WORK INSTRUCTIONS => Return all lines of the listing below that carry the word "size".

(EXCERPTED RECORDS Opens)

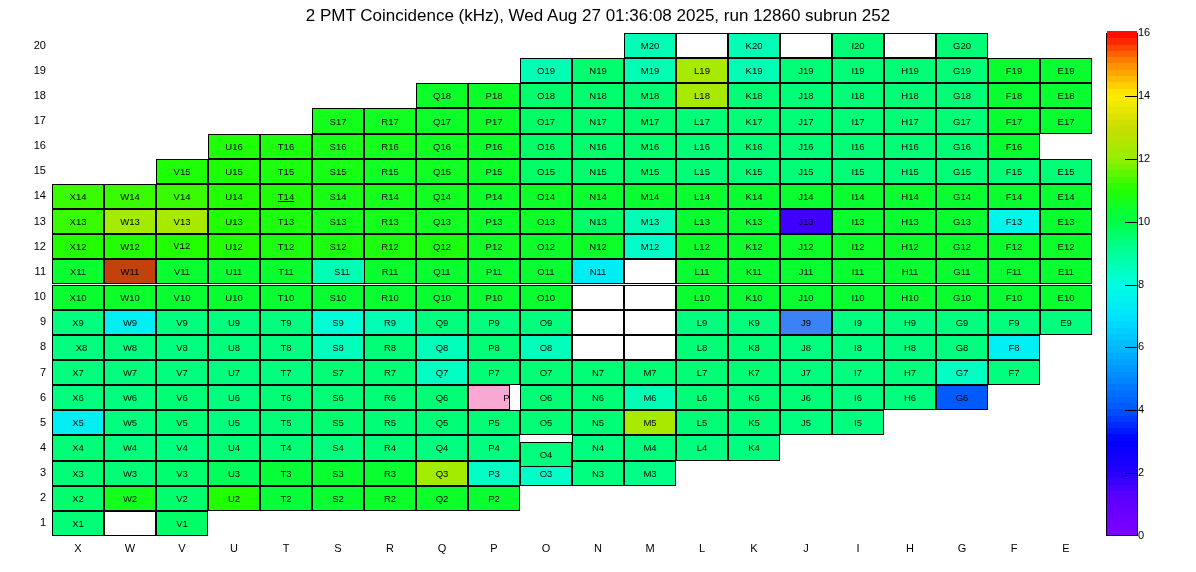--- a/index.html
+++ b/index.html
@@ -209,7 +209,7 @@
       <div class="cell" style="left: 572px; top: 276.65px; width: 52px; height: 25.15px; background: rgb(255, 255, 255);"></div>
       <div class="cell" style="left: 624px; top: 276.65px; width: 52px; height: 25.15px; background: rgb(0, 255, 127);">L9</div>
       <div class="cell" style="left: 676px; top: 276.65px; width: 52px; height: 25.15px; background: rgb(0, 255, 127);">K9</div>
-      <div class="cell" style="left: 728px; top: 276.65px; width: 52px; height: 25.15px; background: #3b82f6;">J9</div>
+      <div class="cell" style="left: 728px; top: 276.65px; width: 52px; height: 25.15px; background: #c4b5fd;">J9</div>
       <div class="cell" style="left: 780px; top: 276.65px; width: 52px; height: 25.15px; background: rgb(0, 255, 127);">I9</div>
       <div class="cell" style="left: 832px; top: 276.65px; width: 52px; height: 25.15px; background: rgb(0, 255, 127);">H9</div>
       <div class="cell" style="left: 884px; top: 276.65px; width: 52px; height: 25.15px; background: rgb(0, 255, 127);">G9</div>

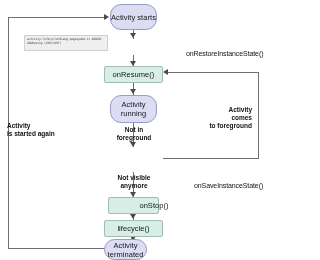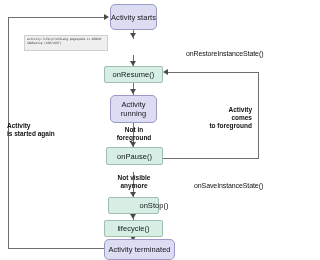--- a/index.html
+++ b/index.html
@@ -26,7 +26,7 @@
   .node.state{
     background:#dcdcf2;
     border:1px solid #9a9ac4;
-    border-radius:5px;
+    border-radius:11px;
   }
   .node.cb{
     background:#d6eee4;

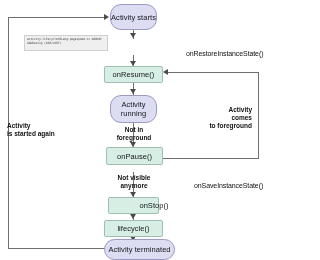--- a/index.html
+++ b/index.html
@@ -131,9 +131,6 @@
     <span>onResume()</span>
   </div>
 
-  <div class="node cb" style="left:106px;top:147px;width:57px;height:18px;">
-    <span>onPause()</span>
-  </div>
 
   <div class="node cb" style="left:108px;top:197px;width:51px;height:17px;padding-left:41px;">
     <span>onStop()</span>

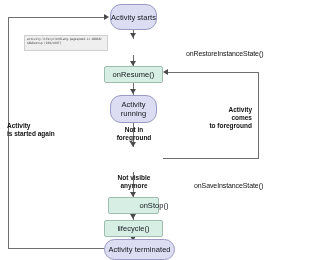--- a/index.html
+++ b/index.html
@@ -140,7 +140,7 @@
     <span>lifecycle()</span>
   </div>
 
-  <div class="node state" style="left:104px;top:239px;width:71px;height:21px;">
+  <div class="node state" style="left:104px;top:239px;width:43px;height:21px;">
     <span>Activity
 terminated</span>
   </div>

(EXCERPTED RECORDS Closes)
(EXCERPTED RECORDS Opens)

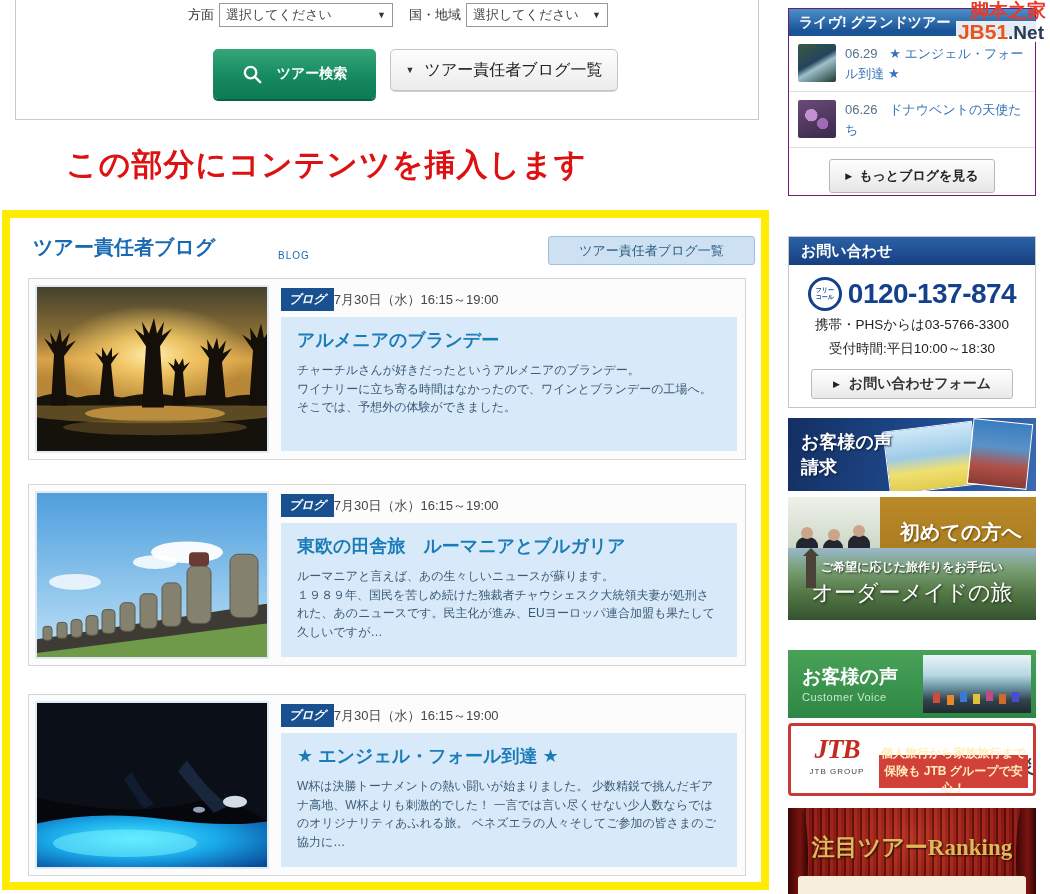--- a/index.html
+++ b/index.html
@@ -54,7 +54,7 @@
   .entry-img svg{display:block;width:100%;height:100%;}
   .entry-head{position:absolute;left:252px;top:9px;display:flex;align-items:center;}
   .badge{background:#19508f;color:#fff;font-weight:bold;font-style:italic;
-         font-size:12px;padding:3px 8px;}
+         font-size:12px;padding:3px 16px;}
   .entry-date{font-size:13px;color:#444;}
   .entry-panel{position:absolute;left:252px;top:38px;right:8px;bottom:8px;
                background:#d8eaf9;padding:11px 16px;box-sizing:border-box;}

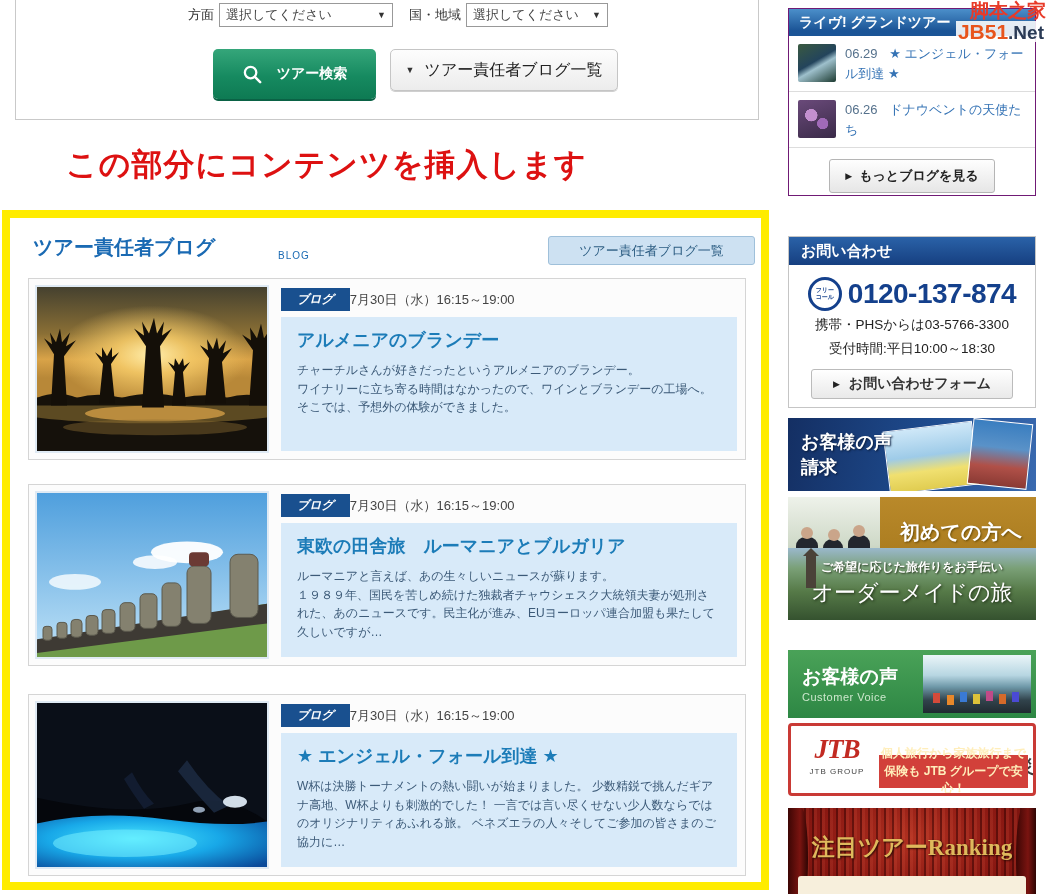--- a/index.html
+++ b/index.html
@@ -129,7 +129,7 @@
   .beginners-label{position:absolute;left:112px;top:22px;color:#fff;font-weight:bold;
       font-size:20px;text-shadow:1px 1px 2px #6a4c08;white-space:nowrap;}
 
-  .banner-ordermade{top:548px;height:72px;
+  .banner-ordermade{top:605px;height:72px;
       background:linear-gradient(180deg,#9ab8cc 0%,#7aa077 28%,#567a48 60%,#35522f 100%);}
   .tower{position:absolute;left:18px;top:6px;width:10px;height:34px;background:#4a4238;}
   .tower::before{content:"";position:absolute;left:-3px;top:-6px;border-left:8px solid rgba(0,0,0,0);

(EXCERPTED RECORDS Closes)

ANSWER FOR THIS EXERCISE =>
-         font-size:12px;padding:3px 8px;}
+         font-size:12px;padding:3px 16px;}
   .entry-date{font-size:13px;color:#444;}
       font-size:20px;text-shadow:1px 1px 2px #6a4c08;white-space:nowrap;}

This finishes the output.